NUOVI COLLEGAMENTI - A rendere possibile il recupero è stata la plasticità del cervello, in grado di costruire nuove connessioni che hanno aggirato l’ostacolo rappresentato dalla lesione. Abbiamo registrato «un aumento di quattro volte del numero di fibre nervose tra il cervello e il midollo spinale», ha commentato una delle autrici dello studio, Janine Heutschi. «Una ricrescita che prova lo straordinario potenziale della neuroplasticità anche dopo un serio danno al sistema nervoso centrale».

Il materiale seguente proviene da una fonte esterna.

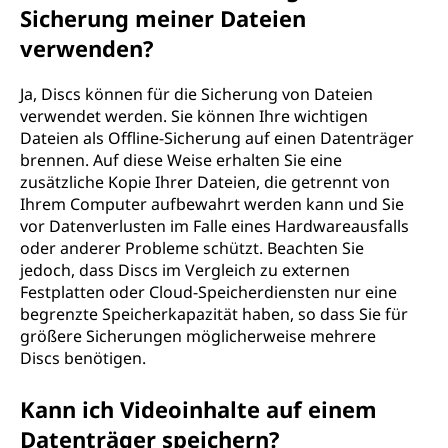
Sicherung meiner Dateien
verwenden?
Ja, Discs können für die Sicherung von Dateien
verwendet werden. Sie können Ihre wichtigen
Dateien als Offline-Sicherung auf einen Datenträger
brennen. Auf diese Weise erhalten Sie eine
zusätzliche Kopie Ihrer Dateien, die getrennt von
Ihrem Computer aufbewahrt werden kann und Sie
vor Datenverlusten im Falle eines Hardwareausfalls
oder anderer Probleme schützt. Beachten Sie
jedoch, dass Discs im Vergleich zu externen
Festplatten oder Cloud-Speicherdiensten nur eine
begrenzte Speicherkapazität haben, so dass Sie für
größere Sicherungen möglicherweise mehrere
Discs benötigen.
Kann ich Videoinhalte auf einem
Datenträger speichern?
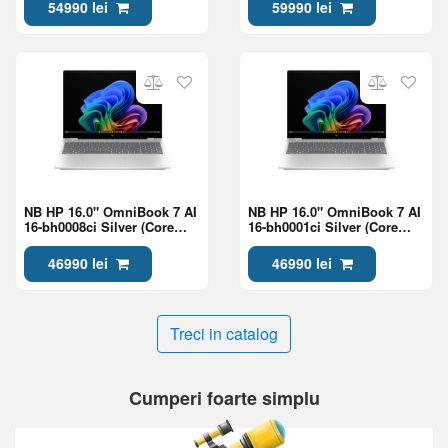
11)
5060 8Gb)
54990 lei
59990 lei
NB HP 16.0" OmniBook 7 AI
NB HP 16.0" OmniBook 7 AI
16-bh0008ci Silver (Core
16-bh0001ci Silver (Core
Ultra 7 356H 24Gb 1Tb Win
Ultra 7 356H 24Gb 1Tb Win
11)
11)
46990 lei
46990 lei
Treci in catalog
Cumperi foarte simplu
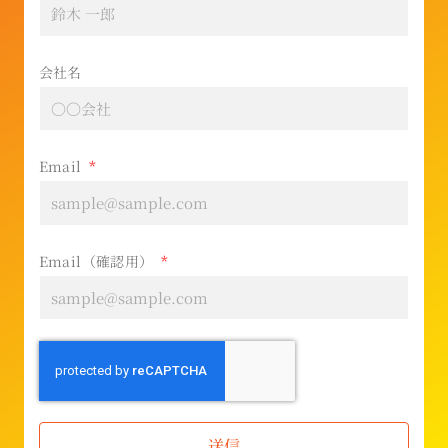
会社名
Email
Email（確認用）
送信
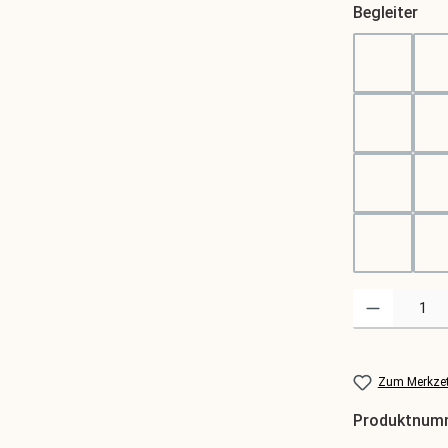
aus
Begleiter
Alpaka
Rosented
kleiner B
k
sitzende 
Produkt Anzahl
Zum Merkzet
Produktnum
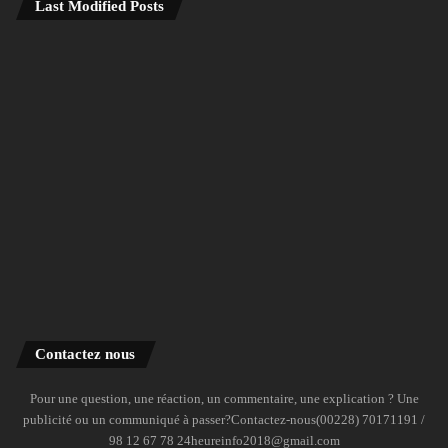
Last Modified Posts
Contactez nous
Pour une question, une réaction, un commentaire, une explication ? Une
publicité ou un communiqué à passer?Contactez-nous(00228) 70171191 /
98 12 67 78 24heureinfo2018@gmail.com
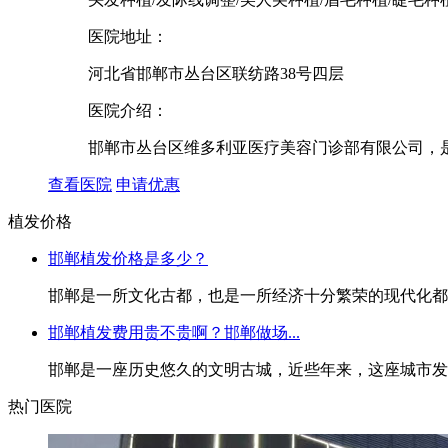
医院地址：
河北省邯郸市丛台区联纺路38号四层
医院介绍：
邯郸市丛台区维多利亚医疗美容门诊部有限公司，是
查看医院
申请优惠
植发价格
邯郸植发价格是多少？
邯郸是一所文化古都，也是一所经济十分繁荣的现代化都市
邯郸植发费用贵不贵啊？邯郸做场...
邯郸是一座历史悠久的文明古城，近些年来，这座城市发展
热门医院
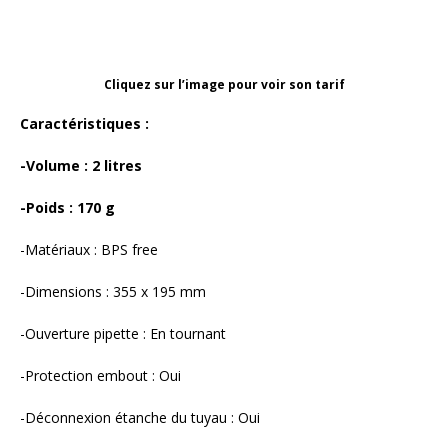
Cliquez sur l’image pour voir son tarif
Caractéristiques :
-Volume : 2 litres
-Poids : 170 g
-Matériaux : BPS free
-Dimensions : 355 x 195 mm
-Ouverture pipette : En tournant
-Protection embout : Oui
-Déconnexion étanche du tuyau : Oui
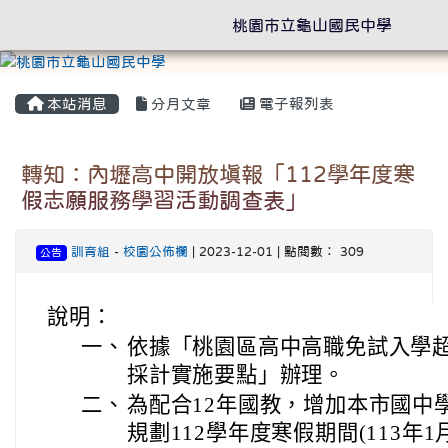
桃園市立龜山國民中學
本站消息
分月文章
電子報列表
轉知：內壢高中開放填報「112學年度寒
假志願服務學習活動調查表」
訓育組
-
校園公佈欄
| 2023-12-01 | 點閱數： 309
公告
說明：
一、
依據「桃園區高中高職免試入學
採計實施要點」辦理。
二、
為配合12年國教，增加本市國中
規劃112學年度寒假期間(113年1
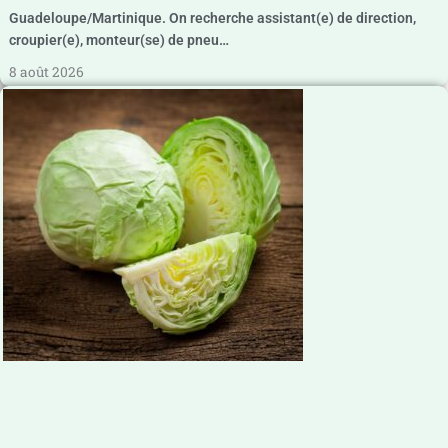
Guadeloupe/Martinique. On recherche assistant(e) de direction,
croupier(e), monteur(se) de pneu…
8 août 2026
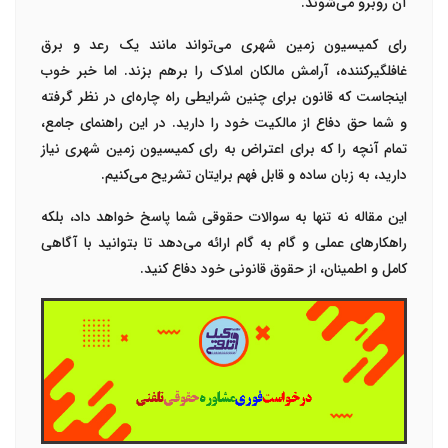
آن روبرو می‌شوند.
رای کمیسیون زمین شهری می‌تواند مانند یک رعد و برق
غافلگیرکننده، آرامش مالکان املاک را برهم بزند. اما خبر خوب
اینجاست که قانون برای چنین شرایطی راه چاره‌ای در نظر گرفته
و شما حق دفاع از مالکیت خود را دارید. در این راهنمای جامع،
تمام آنچه را که برای
اعتراض به رای کمیسیون زمین شهری
نیاز
دارید، به زبان ساده و قابل فهم برایتان تشریح می‌کنیم.
این مقاله نه تنها به سوالات حقوقی شما پاسخ خواهد داد، بلکه
راهکارهای عملی و گام به گام ارائه می‌دهد تا بتوانید با آگاهی
کامل و اطمینان، از حقوق قانونی خود دفاع کنید.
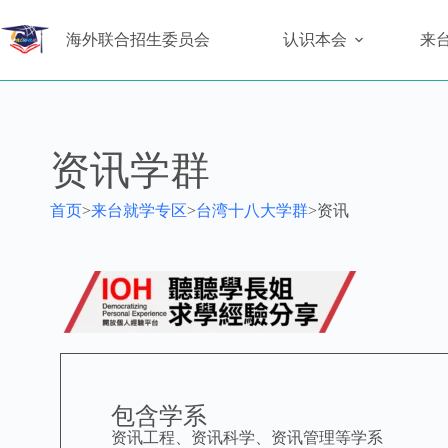
海外联合招生委员会
认识本会
来
资讯学群
首页
>
来台就学专区
>
台湾十八大学群
>
资讯
包含学系
资讯工程、资讯科学、资讯管理等学系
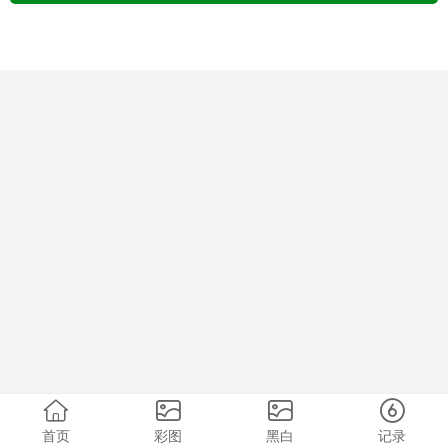
首页
彩图
黑白
记录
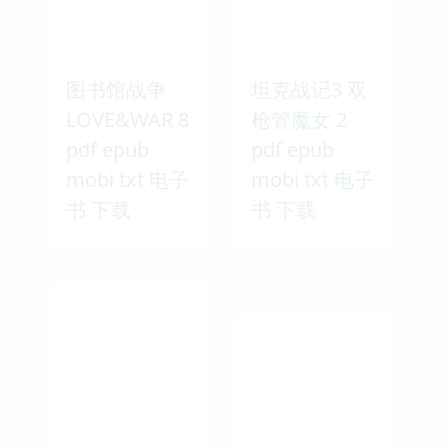
图书馆战争
坦克战记3 双
LOVE&WAR 8
枪管魔女 2
pdf epub
pdf epub
mobi txt 电子
mobi txt 电子
书 下载
书 下载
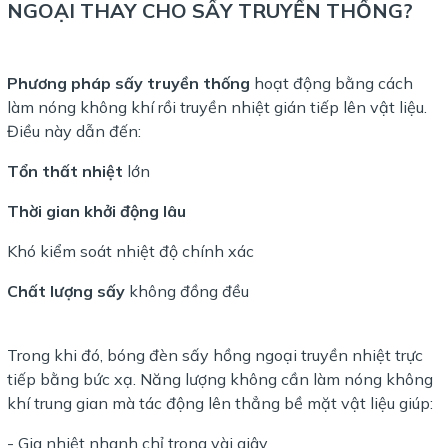
NGOẠI THAY CHO SẤY TRUYỀN THỐNG?
Phương pháp sấy truyền thống
hoạt động bằng cách
làm nóng không khí rồi truyền nhiệt gián tiếp lên vật liệu.
Điều này dẫn đến:
Tổn thất nhiệt
lớn
Thời gian khởi động lâu
Khó kiểm soát nhiệt độ chính xác
Chất lượng sấy
không đồng đều
Trong khi đó, bóng đèn sấy hồng ngoại truyền nhiệt trực
tiếp bằng bức xạ. Năng lượng không cần làm nóng không
khí trung gian mà tác động lên thẳng bề mặt vật liệu giúp:
- Gia nhiệt nhanh chỉ trong vài giây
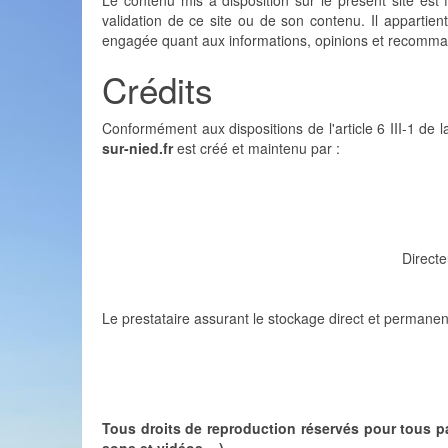
Le contenu mis à disposition sur le présent site est f
validation de ce site ou de son contenu. Il appartient 
engagée quant aux informations, opinions et recomman
Crédits
Conformément aux dispositions de l'article 6 III-1 de
sur-nied.fr
est créé et maintenu par :
Directe
Le prestataire assurant le stockage direct et permanent
Tous droits de reproduction réservés pour tous p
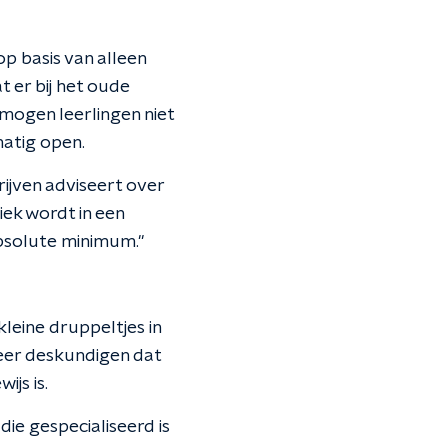
p basis van alleen
t er bij het oude
 mogen leerlingen niet
matig open.
rijven adviseert over
iek wordt in een
bsolute minimum."
leine druppeltjes in
meer deskundigen dat
js is.
ie gespecialiseerd is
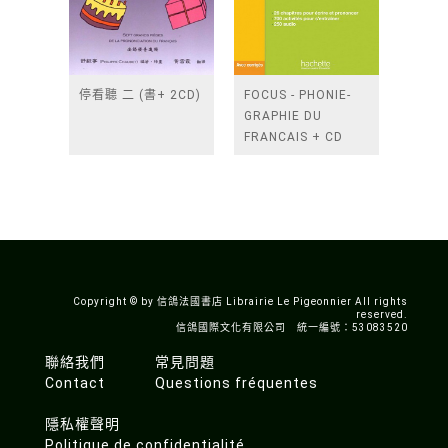
停看聽 二 (書+ 2CD)
FOCUS - PHONIE-
GRAPHIE DU
FRANCAIS + CD
AUDIO MP3 +
CORRIGES
Copyright © by 信鴿法國書店 Librairie Le Pigeonnier All rights
reserved.
信鴿國際文化有限公司 統一編號：53083520
聯絡我們
常見問題
Contact
Questions fréquentes
隱私權聲明
Politique de confidentialité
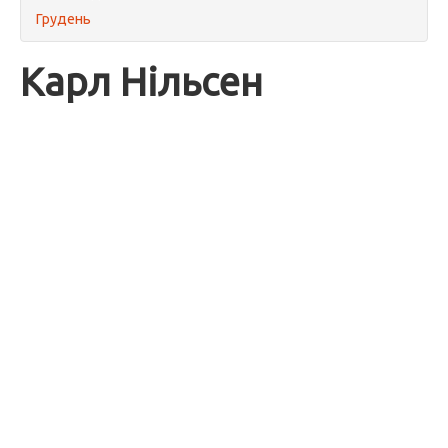
Грудень
Карл Нільсен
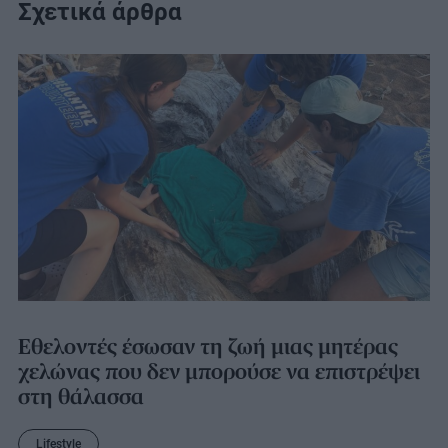
Σχετικά άρθρα
Εθελοντές έσωσαν τη ζωή μιας μητέρας
χελώνας που δεν μπορούσε να επιστρέψει
στη θάλασσα
Lifestyle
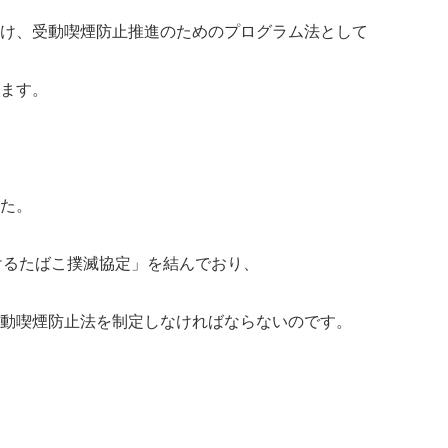
け、受動喫煙防止推進のためのプログラム法として
ます。
た。
おけるたばこ撲滅協定」を結んでおり、
動喫煙防止法を制定しなければならないのです。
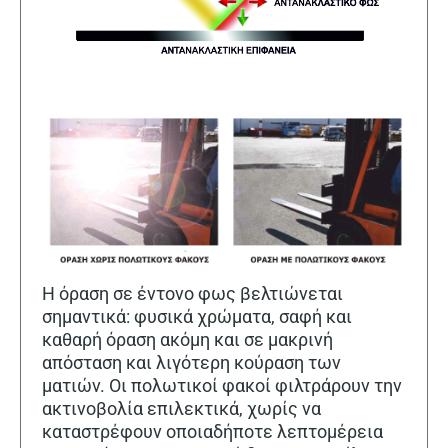
Η όραση σε έντονο φως βελτιώνεται
σημαντικά: φυσικά χρώματα, σαφή και
καθαρή όραση ακόμη και σε μακρινή
απόσταση και λιγότερη κούραση των
ματιών. Οι πολωτικοί φακοί φιλτράρουν την
ακτινοβολία επιλεκτικά, χωρίς να
καταστρέφουν οποιαδήποτε λεπτομέρεια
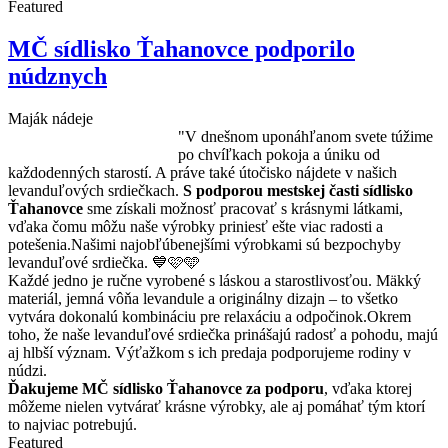
Featured
MČ sídlisko Ťahanovce podporilo
núdznych
Maják nádeje
"V dnešnom uponáhľanom svete túžime
po chvíľkach pokoja a úniku od
každodenných starostí. A práve také útočisko nájdete v našich
levanduľových srdiečkach.
S podporou mestskej časti sídlisko
Ťahanovce
sme získali možnosť pracovať s krásnymi látkami,
vďaka čomu môžu naše výrobky priniesť ešte viac radosti a
potešenia.Našimi najobľúbenejšími výrobkami sú bezpochyby
levanduľové srdiečka. 💙🩷🩵
Každé jedno je ručne vyrobené s láskou a starostlivosťou. Mäkký
materiál, jemná vôňa levandule a originálny dizajn – to všetko
vytvára dokonalú kombináciu pre relaxáciu a odpočinok.Okrem
toho, že naše levanduľové srdiečka prinášajú radosť a pohodu, majú
aj hlbší význam. Výťažkom s ich predaja podporujeme rodiny v
núdzi.
Ďakujeme MČ sídlisko Ťahanovce za podporu
, vďaka ktorej
môžeme nielen vytvárať krásne výrobky, ale aj pomáhať tým ktorí
to najviac potrebujú.
Featured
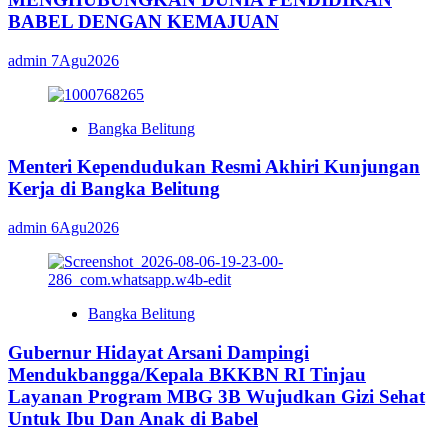
BABEL DENGAN KEMAJUAN
admin
7Agu2026
Bangka Belitung
Menteri Kependudukan Resmi Akhiri Kunjungan
Kerja di Bangka Belitung
admin
6Agu2026
Bangka Belitung
Gubernur Hidayat Arsani Dampingi
Mendukbangga/Kepala BKKBN RI Tinjau
Layanan Program MBG 3B Wujudkan Gizi Sehat
Untuk Ibu Dan Anak di Babel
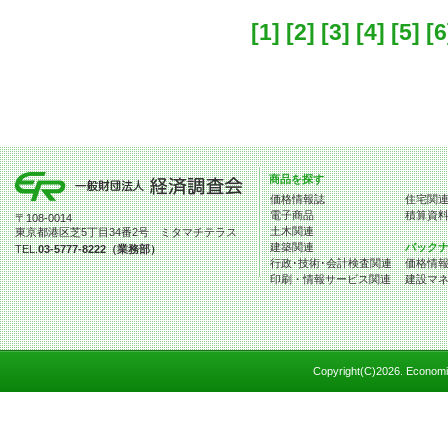
[1]
[2]
[3]
[4]
[5]
[6
商品を探す
価格情報誌
住宅関
電子商品
積算資
〒108-0014
土木関連
東京都港区芝5丁目34番2号 ミタマチテラス
建築関連
バック
TEL.
03-5777-8222（業務部）
行政･技術･会計検査関連
価格情
印刷・情報サービス関連
建設マ
Copyright(C)
2026. Economic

LA SPERANZA - La domanda che ora tutti si fanno è se e quando gli straordinari risultati ottenuti sul modello animale saranno riprodotti nell’uomo. «Stiamo facendo grandi sforzi per raggiungere un’applicazione clinica nel prossimo futuro», dice Courtin. A oggi, però, non ci sono prove scientifiche che sia possibile ottenere nell’uomo un recupero analogo a quello osservato sui ratti. Si sta lavorando di gran lena per produrle. A Zurigo, il gruppo di Courtine prevede di avviare entro un paio d’anni una sperimentazione di fase due per valutare l’efficacia di questo approccio sull’uomo. Intanto, partecipa al progetto europeo NeuWalk, a cui prende parte anche la Scuola superiore Sant’Anna di Pisa: l’obiettivo è di far confluire in un unico incubatore le più promettenti ricerche compiute negli ultimi anni per mettere a punto un impianto neuroprotesico di nuova concezione. Il progetto, avviato a metà 2010 nell’ambito del Settimo Programma Quadro dell’Unione Europea, è soltanto ai primi passi. Ma ciò che ci si aspetta è che entro i prossimi tre anni possa portare alla verifica sull’uomo di nuove forme di trattamento contro la paralisi.